Research & Data

Do Music Sites Block AI Crawlers? Sealed robots.txt Data

Jun 14, 2026

Music platforms carry two of the most legally sensitive classes of content on the web: lyrics and user-generated audio metadata. Both are the subject of active licensing disputes, and both are prime targets for AI training pipelines that want to understand cultural output at scale. Given that context, the fact that 6 of 9 Music sites block at least one AI crawler — a block rate of 66.7% — is not surprising. What is worth examining is the one site with no robots.txt at all, and the three that allow every crawler despite the prevailing industry caution.

A robots.txt file is a plain-text file at a website root that communicates crawl permissions to automated bots under an honor-system protocol. This report presents verbatim counts from a sealed snapshot of public robots.txt files collected on June 14, 2026, across 260 sites and 24 categories. The snapshot is content-addressed with sha 834f1e2f07af24fd. To be explicit, nothing is estimated, modeled, or extrapolated — every count is a direct read from that sealed file.
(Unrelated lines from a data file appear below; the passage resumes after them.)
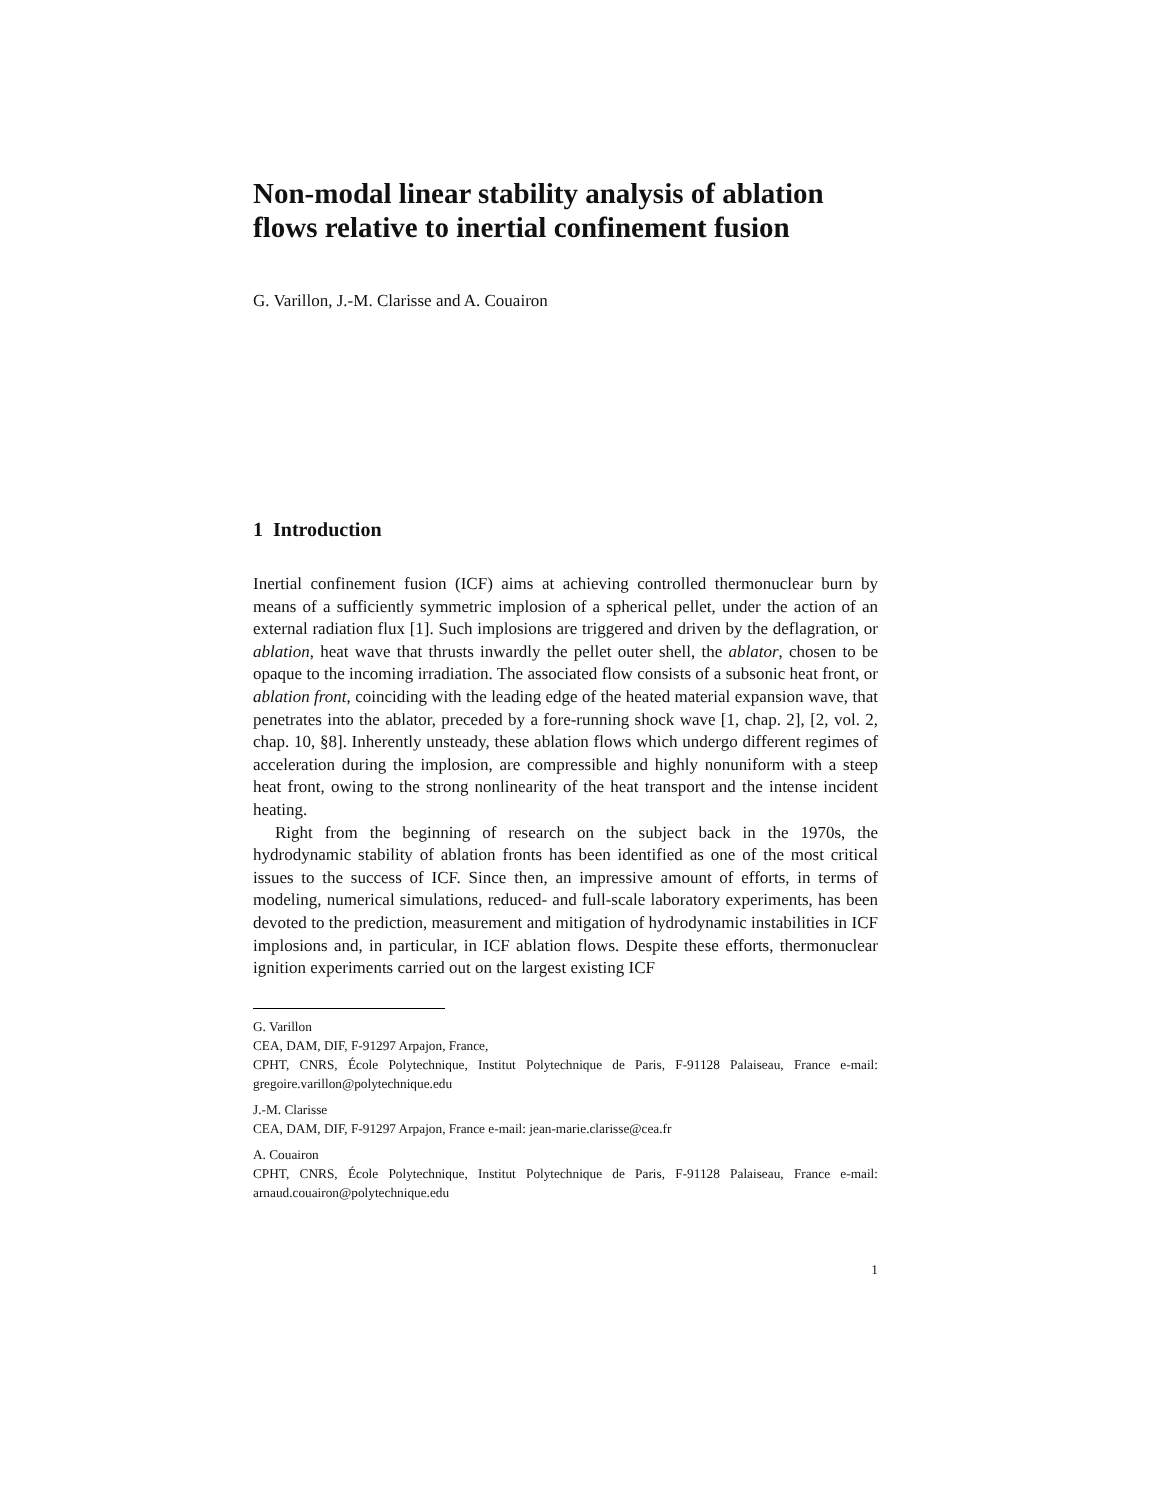Non-modal linear stability analysis of ablation flows relative to inertial confinement fusion
G. Varillon, J.-M. Clarisse and A. Couairon
1 Introduction
Inertial confinement fusion (ICF) aims at achieving controlled thermonuclear burn by means of a sufficiently symmetric implosion of a spherical pellet, under the action of an external radiation flux [1]. Such implosions are triggered and driven by the deflagration, or ablation, heat wave that thrusts inwardly the pellet outer shell, the ablator, chosen to be opaque to the incoming irradiation. The associated flow consists of a subsonic heat front, or ablation front, coinciding with the leading edge of the heated material expansion wave, that penetrates into the ablator, preceded by a fore-running shock wave [1, chap. 2], [2, vol. 2, chap. 10, §8]. Inherently unsteady, these ablation flows which undergo different regimes of acceleration during the implosion, are compressible and highly nonuniform with a steep heat front, owing to the strong nonlinearity of the heat transport and the intense incident heating.
Right from the beginning of research on the subject back in the 1970s, the hydrodynamic stability of ablation fronts has been identified as one of the most critical issues to the success of ICF. Since then, an impressive amount of efforts, in terms of modeling, numerical simulations, reduced- and full-scale laboratory experiments, has been devoted to the prediction, measurement and mitigation of hydrodynamic instabilities in ICF implosions and, in particular, in ICF ablation flows. Despite these efforts, thermonuclear ignition experiments carried out on the largest existing ICF
G. Varillon
CEA, DAM, DIF, F-91297 Arpajon, France,
CPHT, CNRS, École Polytechnique, Institut Polytechnique de Paris, F-91128 Palaiseau, France e-mail: gregoire.varillon@polytechnique.edu
J.-M. Clarisse
CEA, DAM, DIF, F-91297 Arpajon, France e-mail: jean-marie.clarisse@cea.fr
A. Couairon
CPHT, CNRS, École Polytechnique, Institut Polytechnique de Paris, F-91128 Palaiseau, France e-mail: arnaud.couairon@polytechnique.edu
1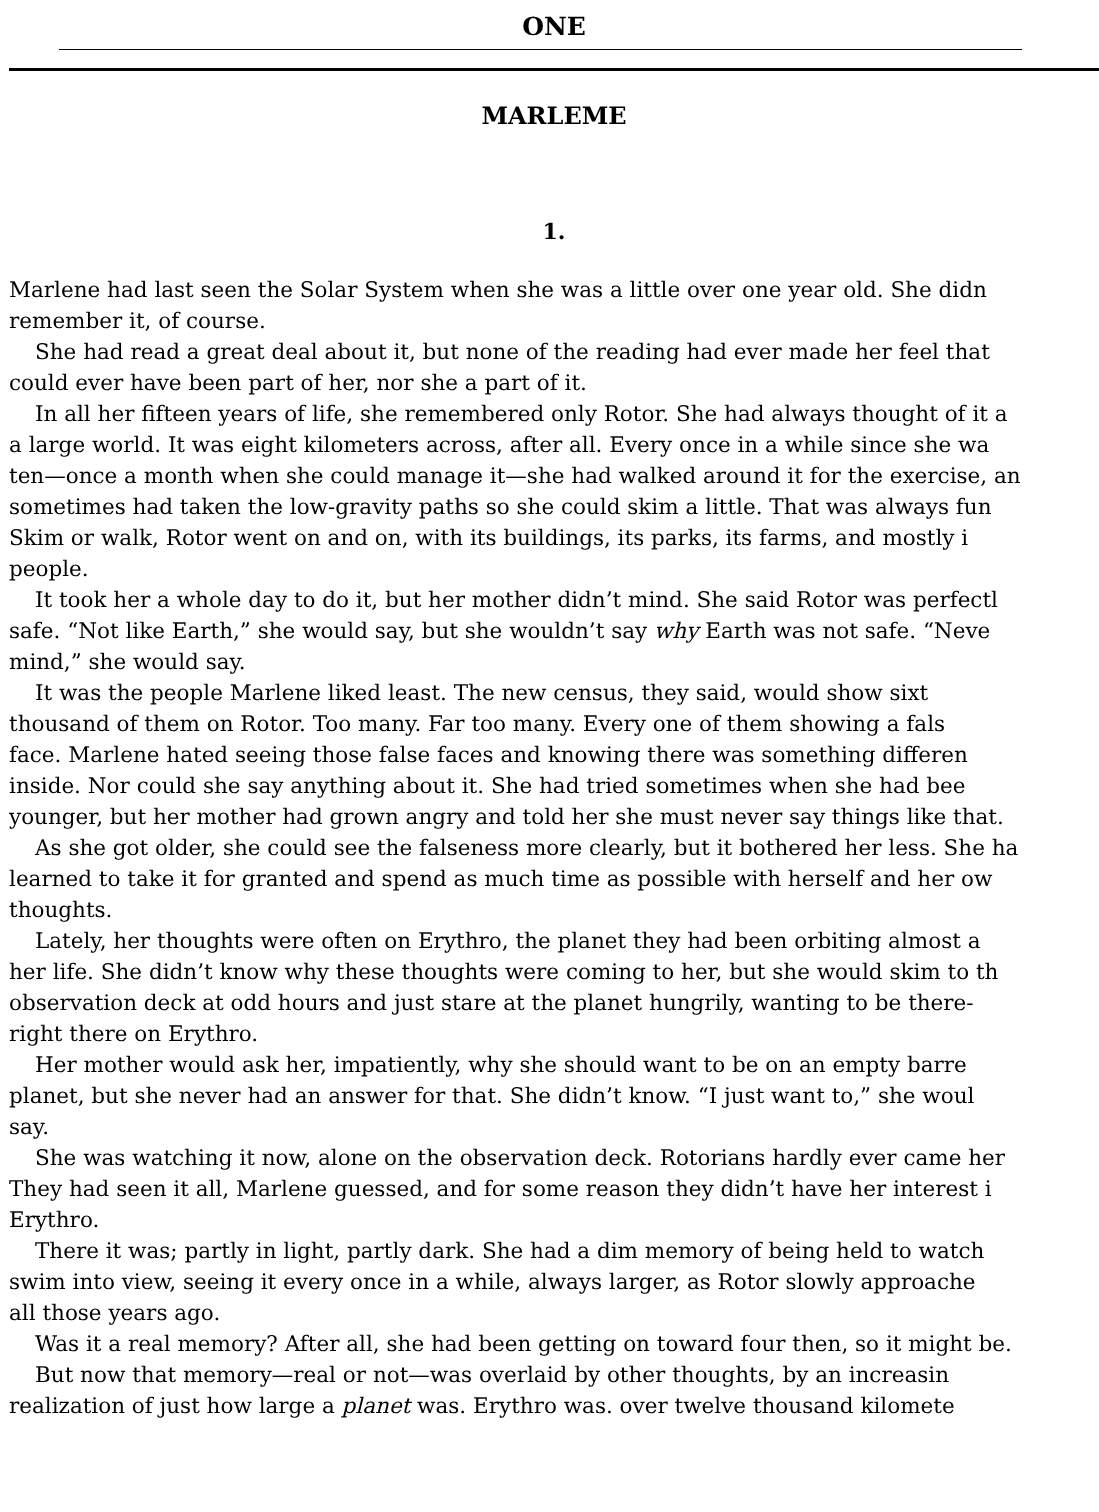ONE
MARLEME
1.
Marlene had last seen the Solar System when she was a little over one year old. She didn
remember it, of course.
She had read a great deal about it, but none of the reading had ever made her feel that
could ever have been part of her, nor she a part of it.
In all her fifteen years of life, she remembered only Rotor. She had always thought of it a
a large world. It was eight kilometers across, after all. Every once in a while since she wa
ten—once a month when she could manage it—she had walked around it for the exercise, an
sometimes had taken the low-gravity paths so she could skim a little. That was always fun
Skim or walk, Rotor went on and on, with its buildings, its parks, its farms, and mostly i
people.
It took her a whole day to do it, but her mother didn’t mind. She said Rotor was perfectl
safe. “Not like Earth,” she would say, but she wouldn’t say why Earth was not safe. “Neve
mind,” she would say.
It was the people Marlene liked least. The new census, they said, would show sixt
thousand of them on Rotor. Too many. Far too many. Every one of them showing a fals
face. Marlene hated seeing those false faces and knowing there was something differen
inside. Nor could she say anything about it. She had tried sometimes when she had bee
younger, but her mother had grown angry and told her she must never say things like that.
As she got older, she could see the falseness more clearly, but it bothered her less. She ha
learned to take it for granted and spend as much time as possible with herself and her ow
thoughts.
Lately, her thoughts were often on Erythro, the planet they had been orbiting almost a
her life. She didn’t know why these thoughts were coming to her, but she would skim to th
observation deck at odd hours and just stare at the planet hungrily, wanting to be there-
right there on Erythro.
Her mother would ask her, impatiently, why she should want to be on an empty barre
planet, but she never had an answer for that. She didn’t know. “I just want to,” she woul
say.
She was watching it now, alone on the observation deck. Rotorians hardly ever came her
They had seen it all, Marlene guessed, and for some reason they didn’t have her interest i
Erythro.
There it was; partly in light, partly dark. She had a dim memory of being held to watch
swim into view, seeing it every once in a while, always larger, as Rotor slowly approache
all those years ago.
Was it a real memory? After all, she had been getting on toward four then, so it might be.
But now that memory—real or not—was overlaid by other thoughts, by an increasin
realization of just how large a planet was. Erythro was. over twelve thousand kilomete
The Outlier: discogs.com Has No robots.txt

The most unusual data point in the Music category is discogs.com. Discogs returned no parseable robots.txt file in our snapshot. That means it is neither a blocker nor an allower in the standard sense: in the absence of a robots.txt, the default under the robots.txt protocol is that all paths are open to all crawlers. But unlike a site that explicitly publishes an open robots.txt, discogs.com communicates nothing — crawlers make their own inference about what is permitted.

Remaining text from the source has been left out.